«Mona, il serait peut-être temps d’envisager d’avoir ton propre assistant. Ou assistante d’ailleurs tu ne crois pas ? Cela allégerais considérablement ton travail...»
«Et le tien ? »
«...et le mien. J’avoue.»
Danny. Le beau Danny. Son grand nez...sa belle bouche, ses grandes mains. J’aimerais tellement qu’il accepte de...mais je l’entends me dire «Ce ne serait pas professionnel...je suis ton agent.» Et c’est vrai. Il a raison. Ce ne serait pas professionnel. Il est mon agent. Merde. J’aurais dû rester la petite écrivaillonne de pacotille qui remplissait des forums et noyait les autres de mes écrits. Je ne gagnais rien, mais au moins je n’avais pas d’obligation de travail et encore moins de me tenir à carreau pour respecter les codes de déontologie professionnel. Nyanyanya.
«Alors ?»
«...Est-ce que j’ai le choix ?»
«Oui. C’est dans ton contrat. Tu as le droit d’accepter ou refuser ce qu’on essaie de te suggérer.»
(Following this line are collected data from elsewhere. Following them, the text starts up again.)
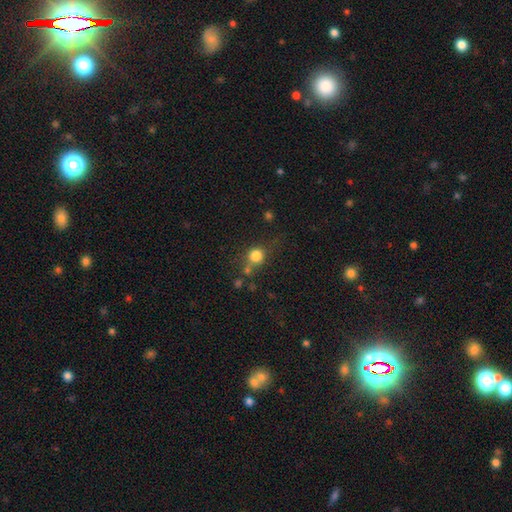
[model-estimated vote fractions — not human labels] smooth_or_featured: smooth (p=0.80) [alt: star or artifact p=0.13]
how_rounded: round (p=0.88) [alt: in between p=0.11]
merging: none (p=0.59) [alt: merger p=0.17]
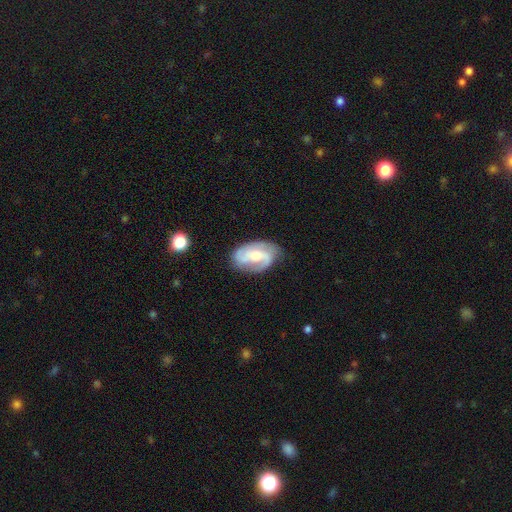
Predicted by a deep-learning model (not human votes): This appears to be a featured or disk galaxy (79%) with no bar (44%), 2 (64%) medium (47%) spiral arms (94%) and a moderate central bulge (52%). Merging: none (71%).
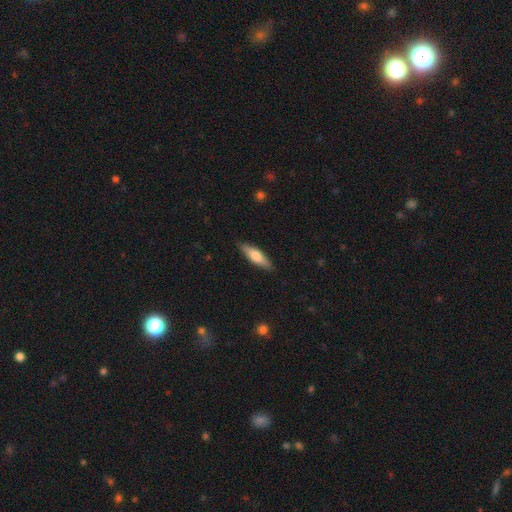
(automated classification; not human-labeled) Smooth or featured: smooth — 68% (featured or disk — 26%)
How rounded: cigar-shaped — 56% (in between — 42%)
Merging: none — 88% (minor disturbance — 9%)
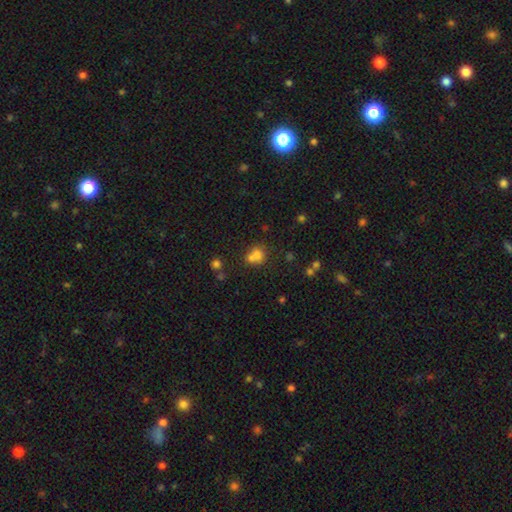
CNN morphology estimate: Smooth or featured? smooth (66%)
How rounded? round (69%)
Merging? merger (50%)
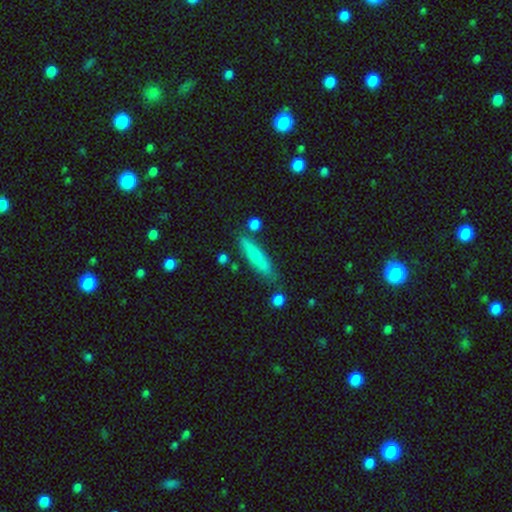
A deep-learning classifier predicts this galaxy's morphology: Smooth or featured? smooth (67%)
How rounded? cigar-shaped (80%)
Merging? none (72%)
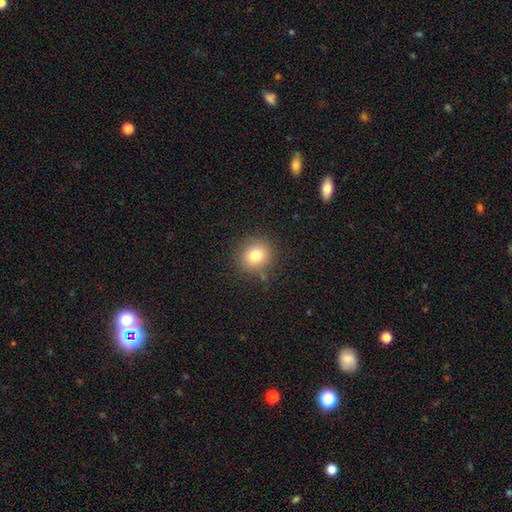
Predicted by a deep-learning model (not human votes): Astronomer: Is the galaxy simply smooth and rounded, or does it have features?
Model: smooth — 79%.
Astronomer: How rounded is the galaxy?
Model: round — 84%.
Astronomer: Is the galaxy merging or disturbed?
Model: none — 83%.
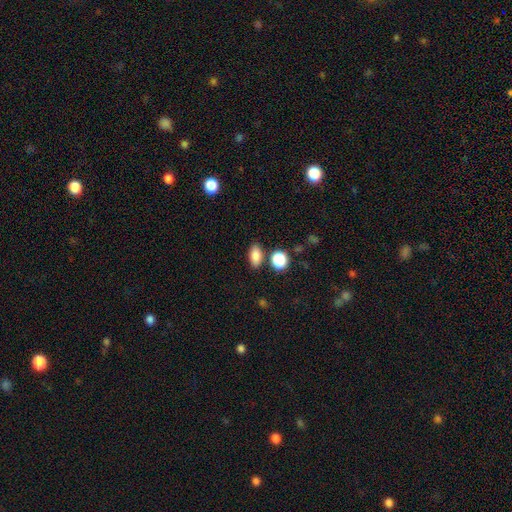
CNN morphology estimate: smooth 84%, star or artifact 10%, featured or disk 6%. Down the decision tree: how rounded — in between (84%); merging — none (81%).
«Ah oui ! Je vous ai coincé ! En acceptant de signer chez vous qu’à la condition que je reste libre de mes mouvements...»
Cela me fait rire, mais pas Danny, qui savait pertinemment que j’avais joué de mes charmes pour obtenir gain de cause.
«D’ailleurs...il est prêt bientôt mon bureau personnel ?»
«Oui. Encore en travaux, mais ça ne saurait tarder.»
Appuyé contre le chambranle de la porte du bureau que je partage avec un autre écrivain dont le nom m’échappe, il a l’air fatigué. Depuis que mon livre est sorti, sous le pseudonyme de «Charlie», que les ventes sont montées en flèche, Danny n’arrête pas. Répondre à des coups de fil, accepter ou non des interviews tout en cherchant une personne qui pourrait jouer les faux Charlie pour la télévision. Parce qu’il ne faut pas croire. Les gens sont curieux de savoir à quoi ressemble l’écrivain qui dérange. Je ne sais pas si j’ai du talent. Je sais seulement que j’ai des idées. Et elles se vendent mieux que ce que je craignais en débutant et que ce qu’espérait la maison d’édition en me faisant signer un contrat. Sans gêne, je fixe Danny de la tête aux pieds. J’ai la dalle et j’aimerais qu’il se laisse aller. Mais cette foutue règle à la con plane dans les yeux qu’il ose pourtant dans mon décolleté. Je le sens et je fais exprès de me pencher sur mon bureau, afin qu’il n’ait une meilleure vue sur mes orbes charnus.
«En vérité...on a trouvé quelqu’un Mona.»
«Pardon ? Je pensais que tu avais besoin de mon aval pour...»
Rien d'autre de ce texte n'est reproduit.